PyTiDB (pytidb) Skill | Agent Skills

PyTiDB (pytidb)

Use this skill to connect to TiDB from Python via pytidb, define tables, and build search / AI features on top.

You want a Python ORM-like experience on TiDB via pytidb (built on SQLAlchemy).
You want vector search / full-text search / hybrid search on TiDB with high-level APIs.
You want runnable starter templates (scripts + small examples) you can adapt.

Need to provision a TiDB Cloud cluster first? Use tidbx (TiDB X) for cluster lifecycle guidance.

Never hardcode credentials; use env vars (.env) and document required variables.
Prefer python -m venv .venv and pinned deps for reproducibility.
When editing requirements.txt, do not invent pytidb versions, use an unpinned pytidb by default unless the user explicitly requests it and the version has been verified to exist.
Keep examples minimal and runnable; avoid framework-specific assumptions unless the user asks.
Use parameterized SQL for any dynamic value (SQL injection safety).
For interactive environments, avoid “table already defined” errors (use extend_existing / open_table / if rows()==0 patterns).

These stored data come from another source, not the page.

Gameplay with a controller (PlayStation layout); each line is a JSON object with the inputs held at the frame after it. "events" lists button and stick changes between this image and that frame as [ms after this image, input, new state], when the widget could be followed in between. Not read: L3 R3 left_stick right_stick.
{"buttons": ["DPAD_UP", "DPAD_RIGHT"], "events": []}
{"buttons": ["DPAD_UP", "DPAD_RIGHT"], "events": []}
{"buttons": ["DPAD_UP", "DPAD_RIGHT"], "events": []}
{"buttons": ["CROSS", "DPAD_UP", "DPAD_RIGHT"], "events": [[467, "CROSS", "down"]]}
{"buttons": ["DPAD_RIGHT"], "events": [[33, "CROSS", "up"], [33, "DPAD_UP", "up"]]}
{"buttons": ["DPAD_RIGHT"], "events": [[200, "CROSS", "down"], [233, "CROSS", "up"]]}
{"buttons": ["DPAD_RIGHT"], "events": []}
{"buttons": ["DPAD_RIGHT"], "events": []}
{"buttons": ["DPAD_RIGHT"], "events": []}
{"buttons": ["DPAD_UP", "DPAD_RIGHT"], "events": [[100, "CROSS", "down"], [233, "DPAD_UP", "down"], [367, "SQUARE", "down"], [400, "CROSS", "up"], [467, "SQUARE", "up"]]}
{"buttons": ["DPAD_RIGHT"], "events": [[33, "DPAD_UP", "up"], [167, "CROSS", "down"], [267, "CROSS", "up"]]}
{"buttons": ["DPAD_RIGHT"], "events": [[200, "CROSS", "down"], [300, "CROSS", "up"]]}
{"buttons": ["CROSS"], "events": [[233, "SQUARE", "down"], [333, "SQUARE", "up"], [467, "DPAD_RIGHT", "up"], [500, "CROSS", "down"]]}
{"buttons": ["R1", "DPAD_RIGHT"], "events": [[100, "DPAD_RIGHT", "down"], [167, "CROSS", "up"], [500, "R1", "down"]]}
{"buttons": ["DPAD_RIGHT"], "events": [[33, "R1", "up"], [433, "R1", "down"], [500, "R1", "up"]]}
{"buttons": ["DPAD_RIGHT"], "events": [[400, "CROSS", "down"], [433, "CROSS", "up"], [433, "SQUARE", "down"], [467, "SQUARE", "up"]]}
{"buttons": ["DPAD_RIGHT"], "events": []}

Each guide is a self-contained walkthrough with a checklist and phases:

guides/quickstart.md — one-file “connect → create table → insert → vector search”
guides/search.md — vector / full-text / hybrid: when to use which, plus gotchas
guides/demos.md — examples playbook (vector/hybrid/image)
guides/agent-apps.md — agent-ish examples (RAG / memory / text2sql)
guides/troubleshooting.md — connection, TLS, embedding, and index/search issues
guides/custom-embedding.md — implement a custom embedding function (example: BGE-M3)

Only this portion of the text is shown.